Live within your means.

This may be the hardest lesson to put into practice. For some reason, individuality is a thing of the past. No one wants to be the person that has the little house they can comfortably afford. Few would be caught dead in a car more than just a couple of years old that’s not made by BMW, Mercedes or the like. Nope. Instead, everybody wants what everybody else has. Can they afford it? No, but that doesn’t matter. As long as they have credit, they are going to get it. Reality check – just because you can pay for it, doesn’t mean you can afford it. As far as I’m concerned, being able to pay for something means that you can come up with the cash or credit to cover the cost of it either immediately or over a period of time. If you can afford something it means that getting that item which you covet would not so much as cause a ripple in your financial situation. If you can’t afford it, don’t get it. Keeping up with the Joneses is overrated.
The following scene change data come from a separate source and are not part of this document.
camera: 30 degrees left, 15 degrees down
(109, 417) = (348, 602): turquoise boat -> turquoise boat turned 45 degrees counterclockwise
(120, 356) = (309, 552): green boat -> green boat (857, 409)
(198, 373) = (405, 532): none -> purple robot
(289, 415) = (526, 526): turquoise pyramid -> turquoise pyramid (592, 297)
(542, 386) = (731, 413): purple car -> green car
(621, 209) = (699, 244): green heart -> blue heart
Your brokerage account shouldn’t be your emergency fund.

Maybe you know someone who invests in the stock market and figures that when they face a financial emergency, they will simply sell a portion or all of those securities and use the proceeds to cover this unforeseen expense. Bad idea. This strategy would have been completely blown out of the water in 2008. With an increasing unemployment rate and significant losses in the real estate and stock markets, using a portfolio invested in equities as an emergency fund is a foolish strategy. As a rule of thumb, individuals should have three to six months worth of expenses in cash. Don’t use stocks or mutual funds as a “safe” place to store your emergency fund. Instead, look into money market accounts and certificates of deposit insured by the FDIC to keep these funds easily accessible and free of market fluctuations.
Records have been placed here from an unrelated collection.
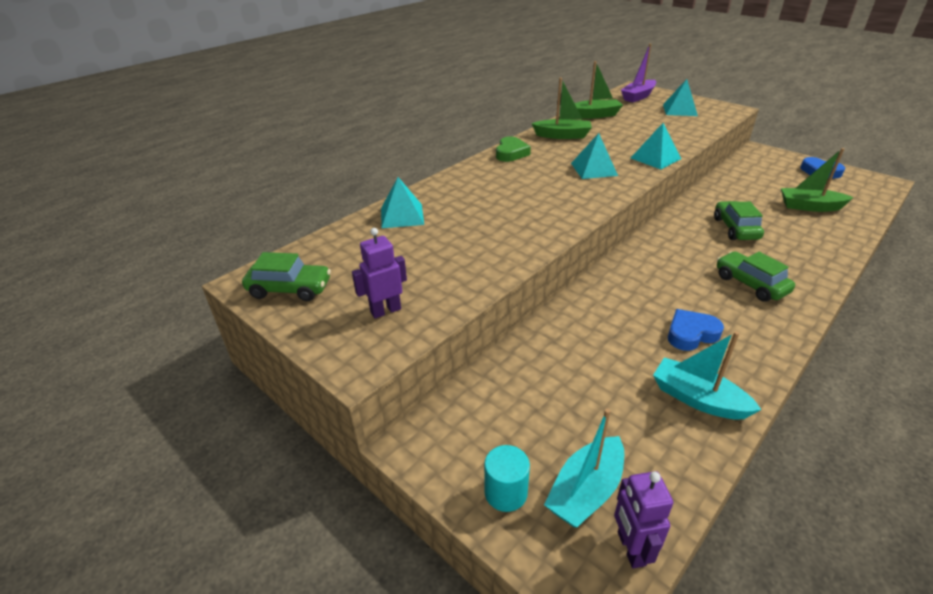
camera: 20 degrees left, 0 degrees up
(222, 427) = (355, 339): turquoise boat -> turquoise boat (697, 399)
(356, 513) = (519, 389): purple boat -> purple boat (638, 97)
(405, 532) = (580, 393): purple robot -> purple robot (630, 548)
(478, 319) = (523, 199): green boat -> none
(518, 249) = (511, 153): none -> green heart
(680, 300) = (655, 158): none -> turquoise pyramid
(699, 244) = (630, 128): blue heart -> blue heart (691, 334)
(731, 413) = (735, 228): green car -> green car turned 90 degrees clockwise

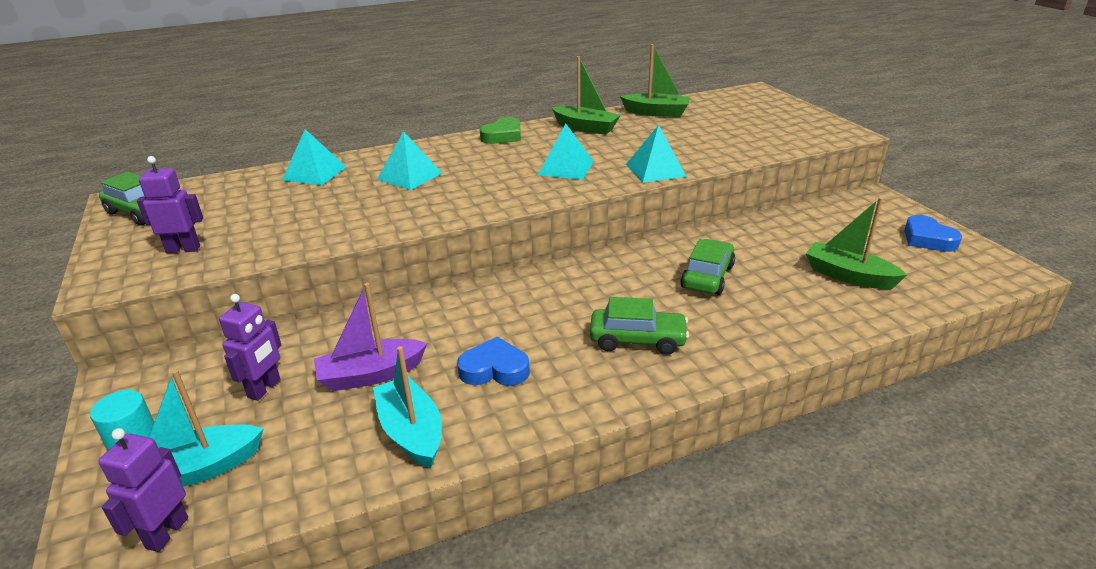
camera: 25 degrees right, 5 degrees down
(549, 407) = (264, 389): none -> purple robot
(638, 97) = (743, 100): purple boat -> purple boat (371, 375)
(679, 110) = (773, 123): turquoise pyramid -> turquoise pyramid (409, 176)
(750, 284) = (637, 340): green car -> green car turned 105 degrees clockwise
A sound investment strategy doesn’t outperform every time

Even the most thought out, sound investment policy does not come with guarantees. We should all know by now that a globally diversified portfolio reduces risk and increases return. Unfortunately, that doesn’t work 100% of the time. No matter how well diversified a portfolio, it still has market risk which manifested itself last year. For example, an individual who invested all of his money in the S&P 500 during 2008 would have suffered a loss of approximately 36%. However, an individual with a globally diversified portfolio would have suffered a loss closer to 42%. On the occasion that the S&P is the best performing asset class, an alternative portfolio with additional asset classes would have outperformed. This doesn’t mean that everyone should hold a portfolio invested solely in the S&P 500. One should always diversify his portfolio and include fixed income to the extent that his risk tolerance suggests. However, we need to be cognizant of the fact that such a strategy will work in the long term even though there may be hiccups along the way.

Our risk tolerance is lower than we thought.

Someone invested in a 100% equity portfolio during a bull market thinks they have a high risk tolerance. However, when markets are not behaving as robustly as we would like, as in 2008, that risk tolerance drops significantly. Here again the words of Warren Buffet about greed and fear come to mind. Don’t overextend yourself to earn additional return if the consequences of that strategy backfiring keep you up at night.

Two thousand and eight was a tough year full of successes and disappointments and the best thing to do is focus on the positives. Learn from what happened and apply those lessons to future strategies and circumstances. In the words of philosopher and poet, Georges Santayana, “those who do not study history are doomed to repeat it.”